→ **Work to complete**
Write out every line below that includes the word "Identité".

---- Supplied data

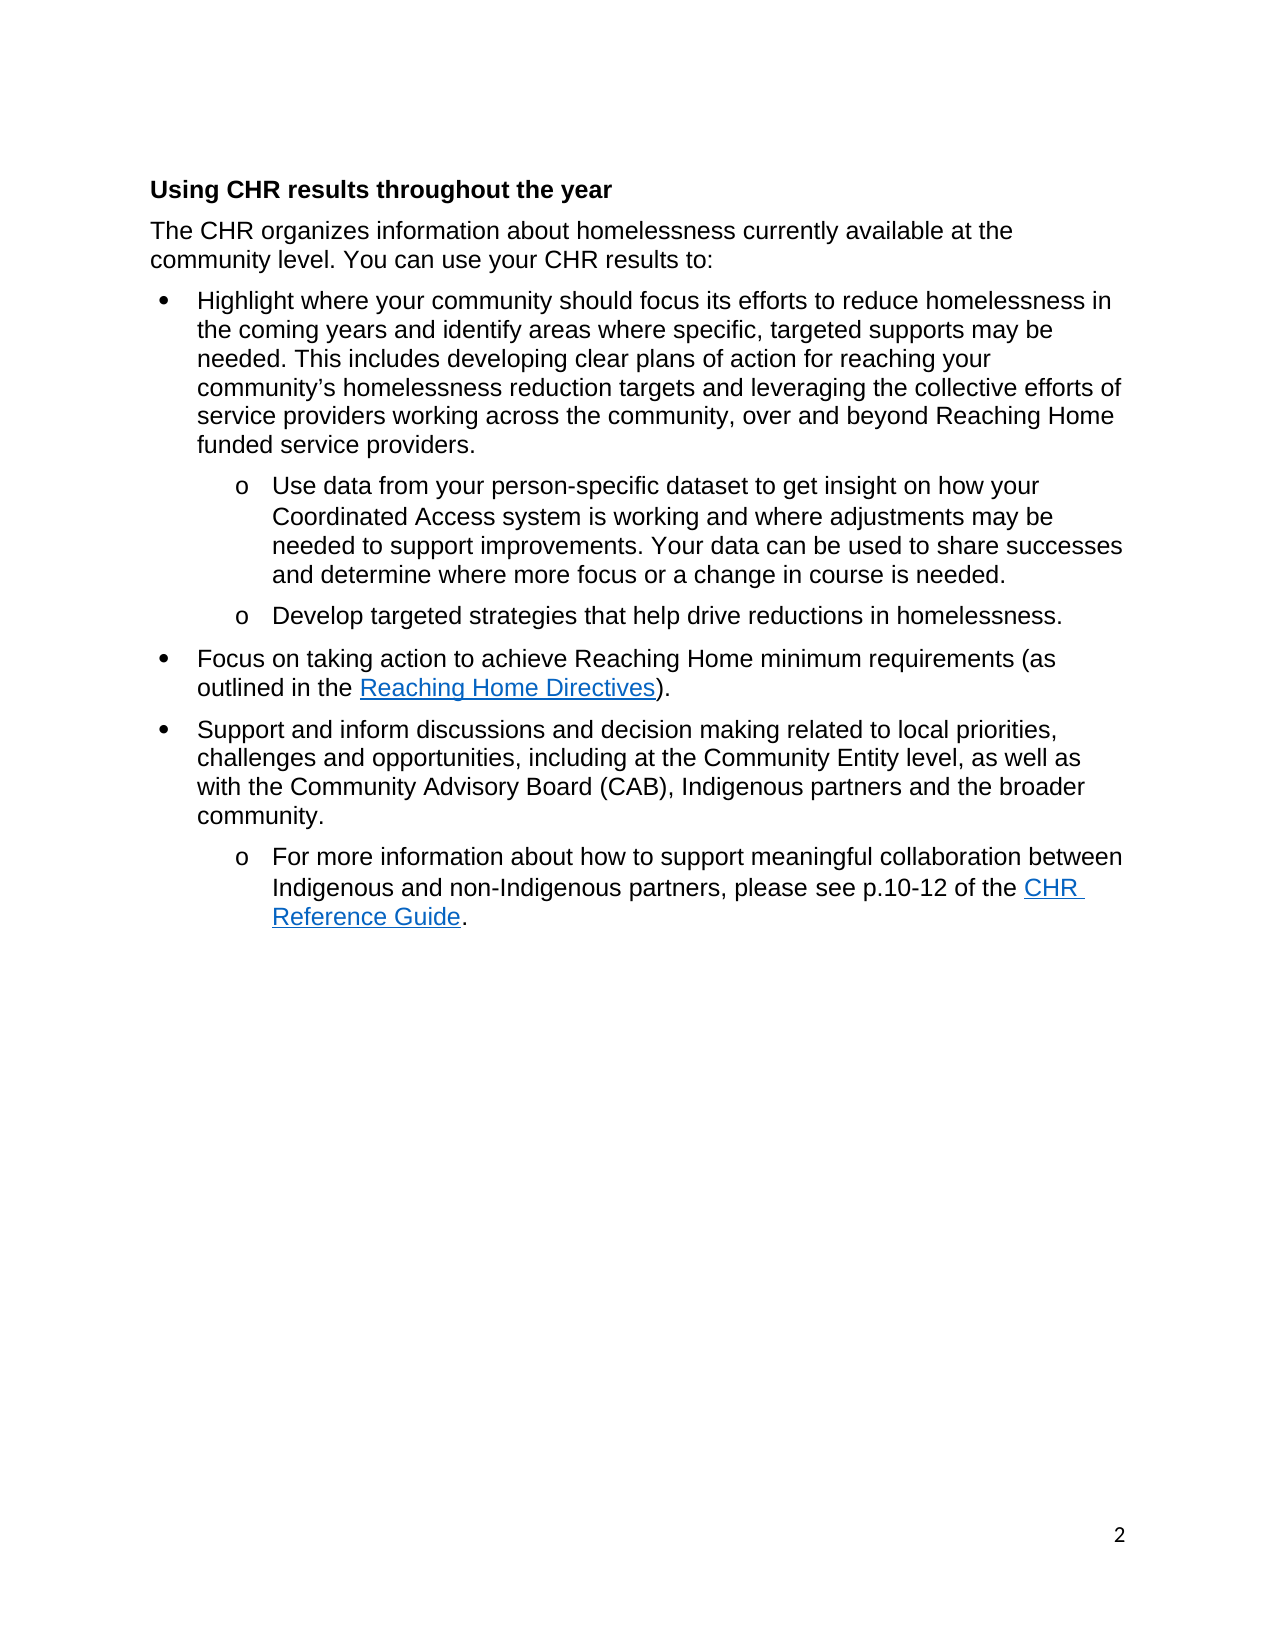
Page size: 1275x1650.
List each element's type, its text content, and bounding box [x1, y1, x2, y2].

list Highlight where your community should focus its efforts to reduce homelessness in the coming years and identify areas where specific, targeted supports may be needed. This includes developing clear plans of action for reaching your community’s homelessness reduction targets and leveraging the collective efforts of service providers working across the community, over and beyond Reaching Home funded service providers. [159, 286, 1125, 459]
list Develop targeted strategies that help drive reductions in homelessness. [234, 601, 1125, 632]
list For more information about how to support meaningful collaboration between Indigenous and non-Indigenous partners, please see p.10-12 of the CHR Reference Guide. [234, 842, 1125, 931]
subtitle Using CHR results throughout the year [150, 175, 1125, 204]
text The CHR organizes information about homelessness currently available at the community level. You can use your CHR results to: [150, 216, 1125, 274]
list Support and inform discussions and decision making related to local priorities, challenges and opportunities, including at the Community Entity level, as well as with the Community Advisory Board (CAB), Indigenous partners and the broader community. [159, 714, 1125, 830]
list Use data from your person-specific dataset to get insight on how your Coordinated Access system is working and where adjustments may be needed to support improvements. Your data can be used to share successes and determine where more focus or a change in course is needed. [234, 471, 1125, 588]
list Focus on taking action to achieve Reaching Home minimum requirements (as outlined in the Reaching Home Directives). [159, 644, 1125, 702]
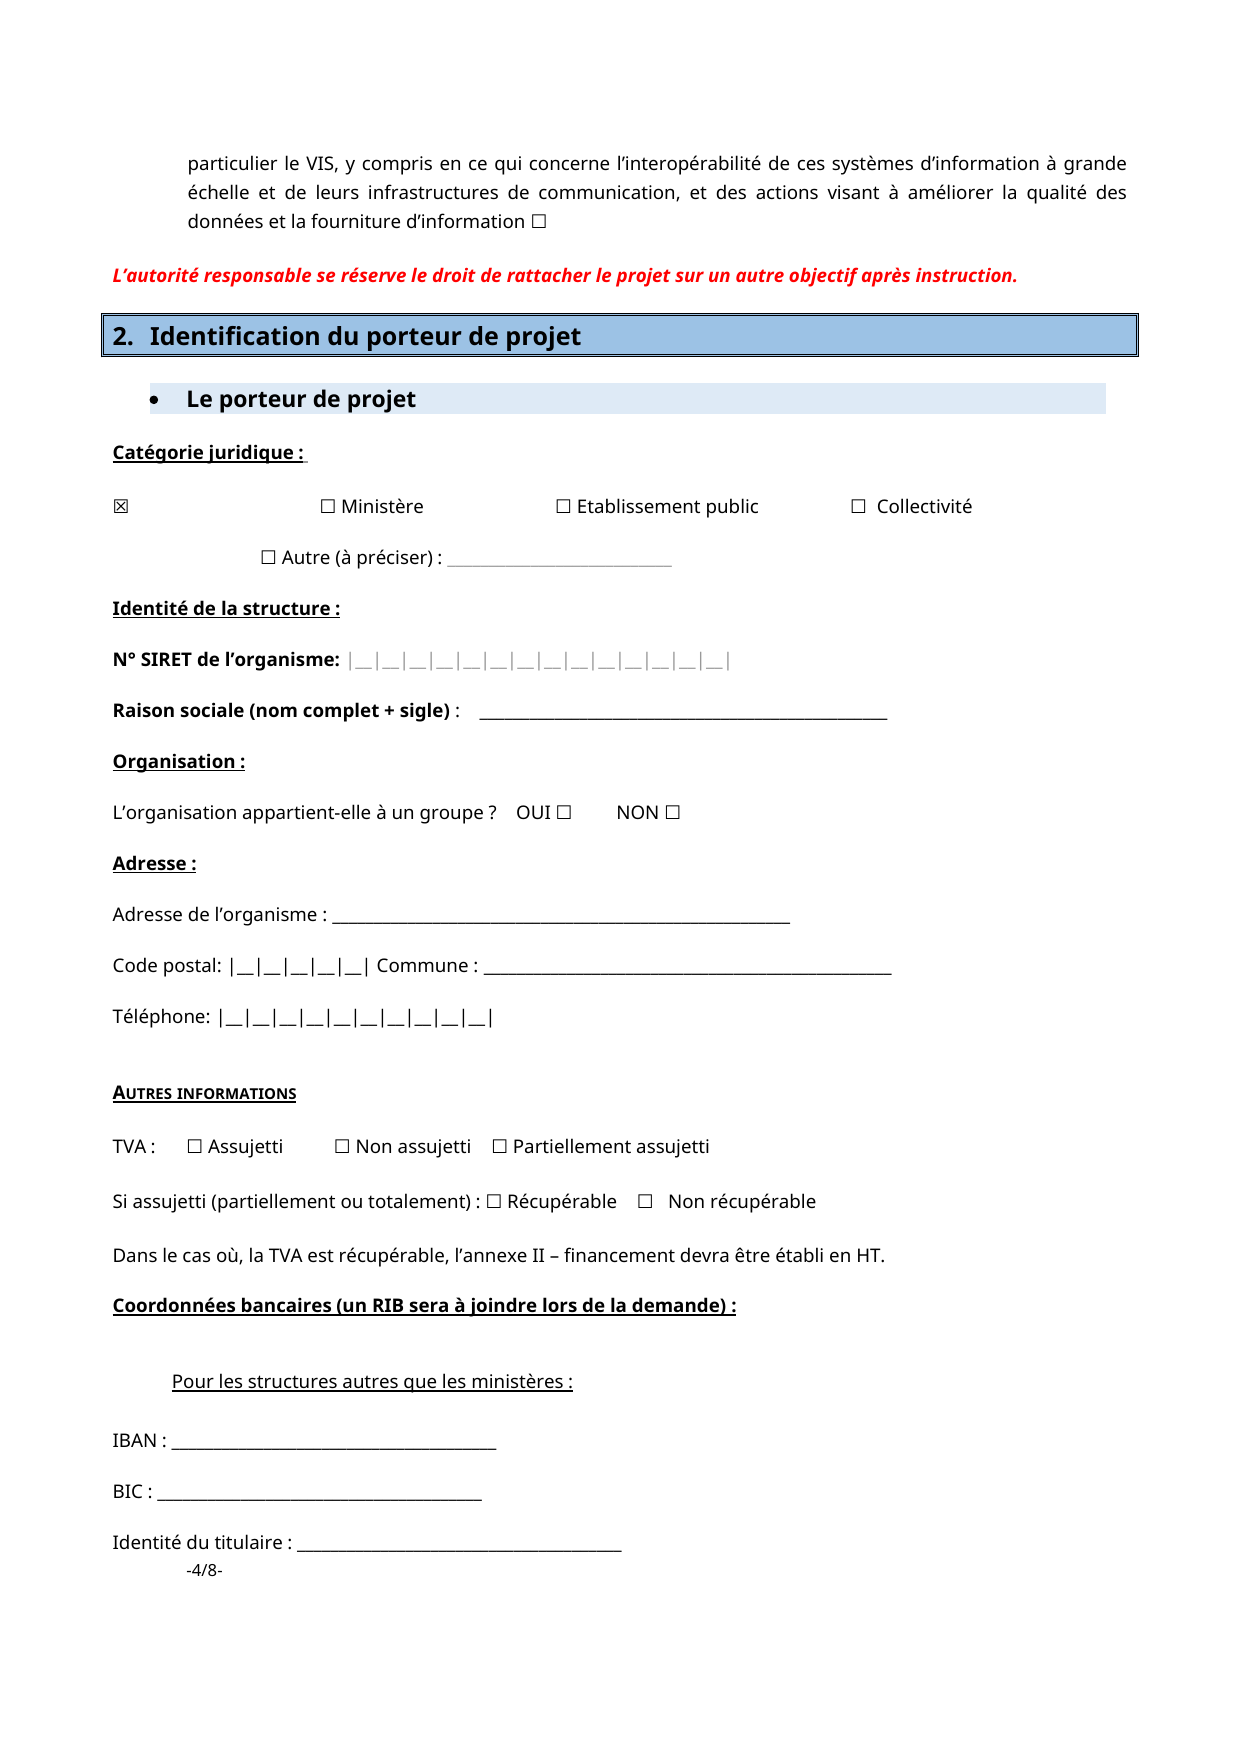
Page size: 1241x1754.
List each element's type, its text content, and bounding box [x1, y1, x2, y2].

text BIC : _______________________________________ [112, 1478, 1106, 1504]
text Identité du titulaire : _______________________________________ [112, 1529, 1106, 1555]
text Adresse : [112, 850, 1122, 876]
text Organisation : [112, 748, 1122, 774]
text Code postal: |__|__|__|__|__| Commune : _________________________________________________ Téléphone: |__|__|__|__|__|__|__|__|__|__| [112, 952, 1106, 1029]
text Coordonnées bancaires (un RIB sera à joindre lors de la demande) : [112, 1292, 1106, 1318]
text Raison sociale (nom complet + sigle) : _________________________________________________ [112, 697, 1106, 723]
text IBAN : _______________________________________ [112, 1427, 1106, 1453]
text ☒ Ministère Etablissement public Collectivité [112, 494, 1122, 519]
subtitle Identification du porteur de projet [104, 316, 1136, 354]
text Si assujetti (partiellement ou totalement) : Récupérable Non récupérable [112, 1188, 1122, 1213]
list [150, 150, 1128, 234]
text Identité de la structure : [112, 595, 1106, 621]
text TVA : Assujetti Non assujetti Partiellement assujetti [112, 1134, 1122, 1159]
text N° SIRET de l’organisme: |__|__|__|__|__|__|__|__|__|__|__|__|__|__| [112, 646, 1122, 672]
text L’organisation appartient-elle à un groupe ? OUI NON [112, 799, 1122, 825]
text Adresse de l’organisme : _______________________________________________________ [112, 901, 1106, 927]
text L’autorité responsable se réserve le droit de rattacher le projet sur un autre objectif après instruction. [112, 263, 1128, 288]
text Pour les structures autres que les ministères : [172, 1368, 1128, 1394]
text Autre (à préciser) : ___________________________ [112, 544, 1106, 569]
text Autres informations [112, 1079, 1128, 1105]
text Catégorie juridique : [112, 439, 1106, 465]
text Dans le cas où, la TVA est récupérable, l’annexe II – financement devra être établi en HT. [112, 1242, 1122, 1268]
list Le porteur de projet [150, 383, 1106, 414]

--------

→ **Task result**
text Identité du titulaire : _______________________________________ [112, 1529, 1106, 1555]
text Identité de la structure : [112, 595, 1106, 621]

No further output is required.